Directions for this task →
Please restate word for word the line holding "[1499,255,1542,277] [2.6] ->" and every following line through the end of the entries.

(Collection entries)
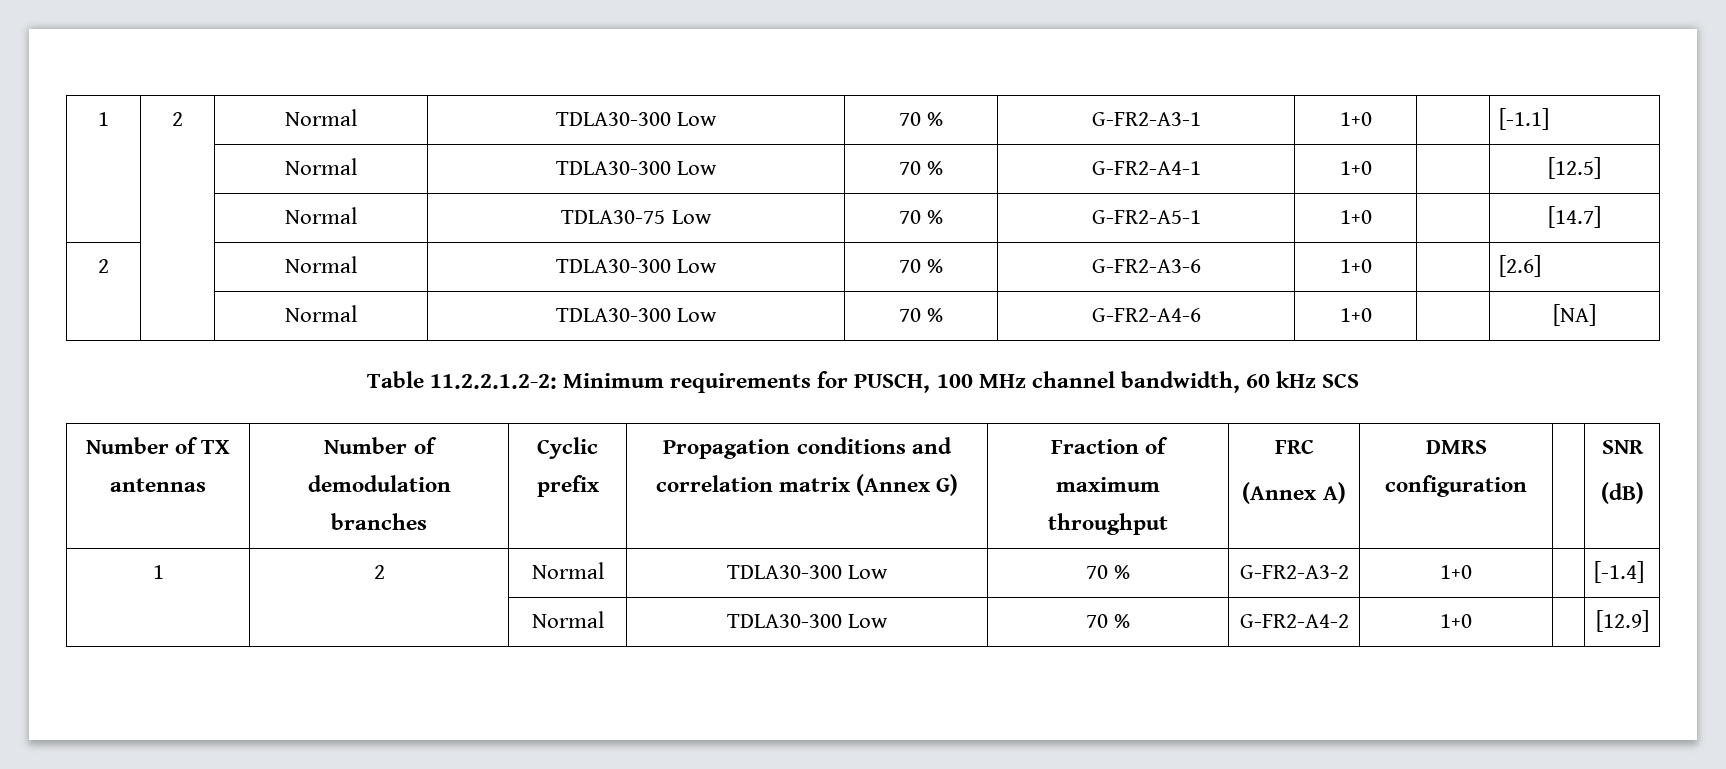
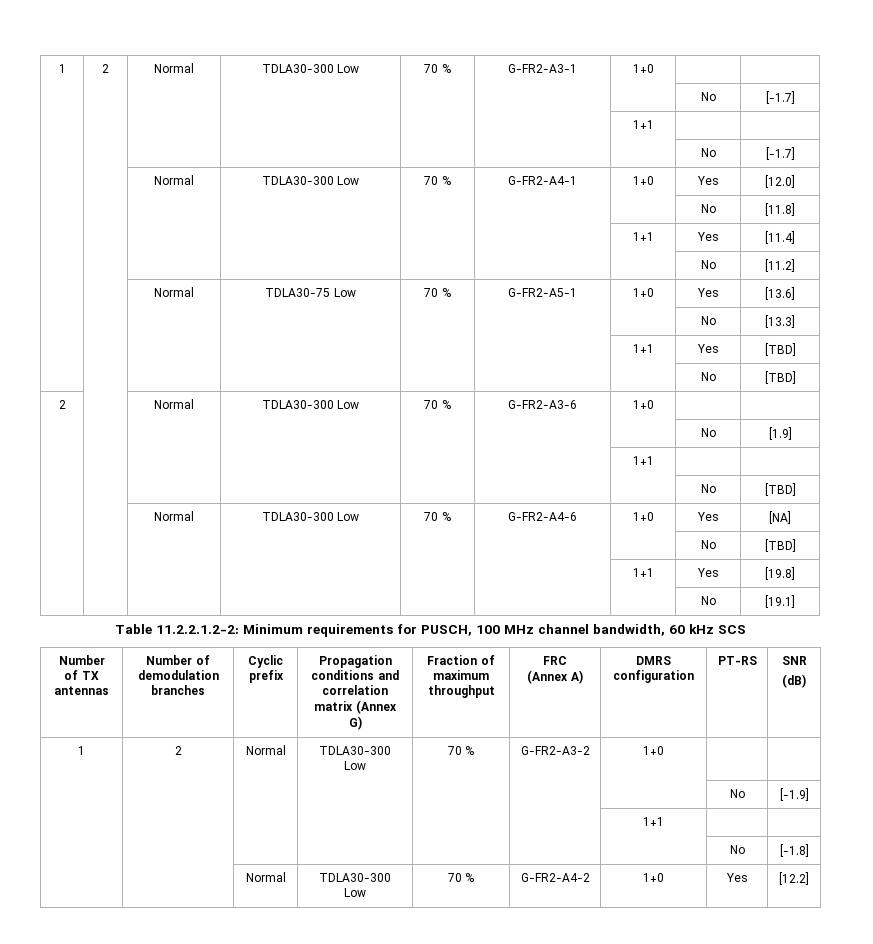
[1499,108,1550,130] [-1.1] -> [700,92,716,101] [765,91,795,104] [632,120,654,129] [700,148,716,157] [765,147,795,160] // | | | | | | | No | [-1.7] // | | | | | | 1+1 | | // | | | | | | | No | [-1.7]
[1548,157,1601,179] | [12.5] -> [696,176,719,185] [765,175,795,188] [700,204,716,213] [765,203,795,216] [632,232,654,241] [696,232,719,241] [765,231,795,244] [700,260,716,269] [765,259,795,272] Yes | [12.0] // | | | | | | | No | [11.8] // | | | | | | 1+1 | Yes | [11.4] // | | | | | | | No | [11.2]
[1548,206,1601,228] | [14.7] -> [696,288,719,297] [765,287,795,300] [700,316,716,325] [765,315,795,328] [632,344,654,353] [696,344,719,353] [764,343,796,356] [700,372,716,381] [764,371,796,384] Yes | [13.6] // | | | | | | | No | [13.3] // | | | | | | 1+1 | Yes | [TBD] // | | | | | | | No | [TBD]
[1499,255,1542,277] [2.6] -> [700,428,716,437] [768,427,792,440] [632,456,654,465] [700,484,716,493] [764,483,796,496] // | | | | | | | No | [1.9] // | | | | | | 1+1 | | // | | | | | | | No | [TBD]
(1372, 315) none -> [696,512,719,521] Yes
(1596, 315) none -> [700,540,716,549] [764,539,796,552] [632,568,654,577] [696,568,719,577] [765,567,795,580] [700,596,716,605] [765,595,795,608] // | | | | | | | No | [TBD] // | | | | | | 1+1 | Yes | [19.8] // | | | | | | | No | [19.1]
(1527, 486) none -> [717,656,757,665] PT-RS
[1594,561,1645,583] [-1.4] -> [729,789,745,798] [779,788,809,801] [643,817,664,826] [729,845,745,854] [779,844,809,857] // | | | | | | | No | [-1.9] // | | | | | | 1+1 | | // | | | | | | | No | [-1.8]
[1595,610,1649,632] | [12.9] -> [725,873,748,882] [779,872,809,885] Yes | [12.2]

Task result →
[1499,255,1542,277] [2.6] -> [700,428,716,437] [768,427,792,440] [632,456,654,465] [700,484,716,493] [764,483,796,496] // | | | | | | | No | [1.9] // | | | | | | 1+1 | | // | | | | | | | No | [TBD]
(1372, 315) none -> [696,512,719,521] Yes
(1596, 315) none -> [700,540,716,549] [764,539,796,552] [632,568,654,577] [696,568,719,577] [765,567,795,580] [700,596,716,605] [765,595,795,608] // | | | | | | | No | [TBD] // | | | | | | 1+1 | Yes | [19.8] // | | | | | | | No | [19.1]
(1527, 486) none -> [717,656,757,665] PT-RS
[1594,561,1645,583] [-1.4] -> [729,789,745,798] [779,788,809,801] [643,817,664,826] [729,845,745,854] [779,844,809,857] // | | | | | | | No | [-1.9] // | | | | | | 1+1 | | // | | | | | | | No | [-1.8]
[1595,610,1649,632] | [12.9] -> [725,873,748,882] [779,872,809,885] Yes | [12.2]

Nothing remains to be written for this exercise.